* [Предложенный отрывок]:
.....
Розенберг М.Х. в первом ряду, сидит крайний слева (на фото офицеры батальона, в котором ветеран заканчивал войну в должности ротного) |
Г.К. - Вы, рассказывая о событиях апреля 1945 года, сейчас сказали "...старались сберечь людей". Вы три года провоевали в пехоте сержантом-пулеметчиком и ротным, стрелковым командиром, и на многое происходившее на войне имеете свое мнение, свой личный взгляд. Когда по Вашему мнению произошел "перелом в сознании" у старших командиров и стали воевать грамотно, стараясь выполнить задачу с малыми потерями, сохранить личный состав, "без повторных лобовых атак"?
М.Р. - Да, в общем-то, никакого "перелома в сознании" не было. Это локальный эпизод, редкий случай, что решили не идти напролом. Обычно, никто потери не считал... Из-за этих дурошлепов, старших командиров, очень много людей на фронте зазря погубили. Всю войну только орали и "брали на горло" - "Давай, твою мать! Вперед!"...
Я когда стал ротным командиром, а это должность такая, что ты за все в ответе, "все шишки на тебя", то пытался как-то сопротивляться "общей тенденции", но с нами, младшими офицерами, у начальства был разговор короткий, почти всегда в одном стиле - "Не займешь село к утру, пойдешь под трибунал!", или - "Отставить разговоры! Выполнять приказ!", "Любой ценой!", и ничего нельзя было поделать. Высотка перед тобой, прекрасно понимаешь, что силами одной твоей роты ее не взять, но приказ получен, - поднимаешь бойцов в атаку, а там, как Бог на душу положит... По всякому случалось... Я вспоминаю наши страшные потери на Дону, в Сталинграде, под Понырями, на Днепре и в "житомирском окружении" ... Вам этого просто не понять...
В Чехословакии, осенью 1944 года, два наших танка ИС-2 перерезали немцам горную дорогу, единственную возможность к прорыву из окружения. Наш полк кинули туда в заслон, но позиции неудачные, немцы сверху, а мы снизу, как на ладони. Целую неделю шли беспрерывные, страшные по своему накалу бои за эту дорогу, немцы шли напролом. Каждый день к нам перебрасывали по 600 человек пополнения, но к вечеру в строю оставалось меньше полсотни человек...
Г.К. - Солдаты и офицеры как-то между собой обсуждали действия генералов?
М.Р. - Я не помню такого. Мне приходилось на войне два раза лично видеть маршалов. Один раз маршал Конев ходил по нашим окопам и беседовал с солдатами.
.....
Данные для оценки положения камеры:
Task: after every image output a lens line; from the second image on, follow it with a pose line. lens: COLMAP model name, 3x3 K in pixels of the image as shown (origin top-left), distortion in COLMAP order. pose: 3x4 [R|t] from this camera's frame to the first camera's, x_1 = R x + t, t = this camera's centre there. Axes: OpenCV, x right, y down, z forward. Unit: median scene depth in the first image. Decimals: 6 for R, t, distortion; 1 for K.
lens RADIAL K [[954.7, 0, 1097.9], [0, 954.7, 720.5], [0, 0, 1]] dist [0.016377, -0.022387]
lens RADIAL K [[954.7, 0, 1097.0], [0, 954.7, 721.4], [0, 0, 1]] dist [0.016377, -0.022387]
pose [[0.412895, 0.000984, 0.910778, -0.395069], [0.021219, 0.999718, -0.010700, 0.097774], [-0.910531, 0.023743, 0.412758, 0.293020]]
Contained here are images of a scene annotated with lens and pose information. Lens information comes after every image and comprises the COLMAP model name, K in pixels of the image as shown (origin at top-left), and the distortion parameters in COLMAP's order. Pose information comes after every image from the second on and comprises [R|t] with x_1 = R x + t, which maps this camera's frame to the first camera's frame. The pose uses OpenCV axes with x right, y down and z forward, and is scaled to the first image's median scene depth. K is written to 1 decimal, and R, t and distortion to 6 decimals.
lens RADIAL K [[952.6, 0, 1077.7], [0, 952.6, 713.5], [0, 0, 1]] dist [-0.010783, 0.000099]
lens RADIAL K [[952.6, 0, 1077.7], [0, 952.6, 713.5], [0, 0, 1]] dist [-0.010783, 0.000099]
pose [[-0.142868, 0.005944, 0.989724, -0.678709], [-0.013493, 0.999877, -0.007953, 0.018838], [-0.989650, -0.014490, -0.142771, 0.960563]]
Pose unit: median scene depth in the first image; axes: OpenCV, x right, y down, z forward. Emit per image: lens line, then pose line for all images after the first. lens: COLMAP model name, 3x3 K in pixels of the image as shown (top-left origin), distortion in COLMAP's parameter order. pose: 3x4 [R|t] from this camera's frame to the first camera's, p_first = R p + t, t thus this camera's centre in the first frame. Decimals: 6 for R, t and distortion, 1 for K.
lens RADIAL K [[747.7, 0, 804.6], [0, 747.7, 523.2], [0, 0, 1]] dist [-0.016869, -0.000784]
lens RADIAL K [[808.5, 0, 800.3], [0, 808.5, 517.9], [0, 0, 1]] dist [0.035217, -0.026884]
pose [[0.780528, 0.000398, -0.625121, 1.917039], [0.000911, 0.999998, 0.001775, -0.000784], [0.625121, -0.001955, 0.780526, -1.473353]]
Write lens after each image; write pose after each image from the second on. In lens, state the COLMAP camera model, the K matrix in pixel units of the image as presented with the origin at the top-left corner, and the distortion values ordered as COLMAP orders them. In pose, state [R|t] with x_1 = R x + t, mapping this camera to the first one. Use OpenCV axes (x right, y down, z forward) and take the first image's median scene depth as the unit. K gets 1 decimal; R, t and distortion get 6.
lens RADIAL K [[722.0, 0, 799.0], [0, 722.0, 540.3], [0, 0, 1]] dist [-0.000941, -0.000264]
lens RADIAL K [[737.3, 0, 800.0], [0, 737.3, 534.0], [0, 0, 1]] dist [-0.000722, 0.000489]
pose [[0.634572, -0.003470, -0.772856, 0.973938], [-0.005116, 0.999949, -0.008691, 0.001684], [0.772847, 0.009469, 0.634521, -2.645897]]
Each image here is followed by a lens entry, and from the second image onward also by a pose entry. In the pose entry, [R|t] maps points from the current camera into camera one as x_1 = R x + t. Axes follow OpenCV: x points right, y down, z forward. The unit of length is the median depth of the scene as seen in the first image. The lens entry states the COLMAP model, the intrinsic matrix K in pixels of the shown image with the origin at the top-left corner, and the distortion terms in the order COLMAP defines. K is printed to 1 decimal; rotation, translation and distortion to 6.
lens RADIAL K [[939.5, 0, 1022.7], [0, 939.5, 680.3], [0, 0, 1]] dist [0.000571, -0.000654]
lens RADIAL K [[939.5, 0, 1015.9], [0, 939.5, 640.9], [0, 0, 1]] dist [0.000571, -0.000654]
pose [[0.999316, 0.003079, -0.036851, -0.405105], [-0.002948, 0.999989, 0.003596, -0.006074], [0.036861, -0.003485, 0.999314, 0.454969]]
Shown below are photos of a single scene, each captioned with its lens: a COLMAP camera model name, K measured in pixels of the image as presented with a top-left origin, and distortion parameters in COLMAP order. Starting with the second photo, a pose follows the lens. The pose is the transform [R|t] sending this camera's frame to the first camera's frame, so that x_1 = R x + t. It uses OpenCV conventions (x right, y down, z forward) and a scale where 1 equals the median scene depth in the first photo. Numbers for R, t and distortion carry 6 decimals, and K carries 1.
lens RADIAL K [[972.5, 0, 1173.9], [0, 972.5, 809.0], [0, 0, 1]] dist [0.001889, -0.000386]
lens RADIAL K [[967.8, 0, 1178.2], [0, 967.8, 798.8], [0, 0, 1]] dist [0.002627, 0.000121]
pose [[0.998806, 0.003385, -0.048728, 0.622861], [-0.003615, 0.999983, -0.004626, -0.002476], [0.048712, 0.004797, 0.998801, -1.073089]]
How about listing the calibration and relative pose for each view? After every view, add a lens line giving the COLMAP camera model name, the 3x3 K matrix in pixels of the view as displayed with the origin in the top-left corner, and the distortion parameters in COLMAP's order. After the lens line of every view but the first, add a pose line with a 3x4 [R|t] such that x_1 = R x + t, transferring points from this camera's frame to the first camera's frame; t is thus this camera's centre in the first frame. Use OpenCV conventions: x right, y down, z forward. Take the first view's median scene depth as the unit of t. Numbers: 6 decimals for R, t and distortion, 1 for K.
.....
* [Используя сведения]:
**1.** Продублируйте фрагмент воспоминаний ветерана, начиная со слов «В Чехословакии, осенью» и продолжая вплоть до слов «меньше полсотни человек...».
**2.** Сколько человек пополнения ежедневно перебрасывали к полку во время боев за горную дорогу в Чехословакии, согласно воспоминаниям ветерана?
Для работы с текстом материал не понадобится.

* [Результаты]:
**1.**
В Чехословакии, осенью 1944 года, два наших танка ИС-2 перерезали немцам горную дорогу, единственную возможность к прорыву из окружения. Наш полк кинули туда в заслон, но позиции неудачные, немцы сверху, а мы снизу, как на ладони. Целую неделю шли беспрерывные, страшные по своему накалу бои за эту дорогу, немцы шли напролом. Каждый день к нам перебрасывали по 600 человек пополнения, но к вечеру в строю оставалось меньше полсотни человек...

**2.** Каждый день к полку перебрасывали по 600 человек пополнения.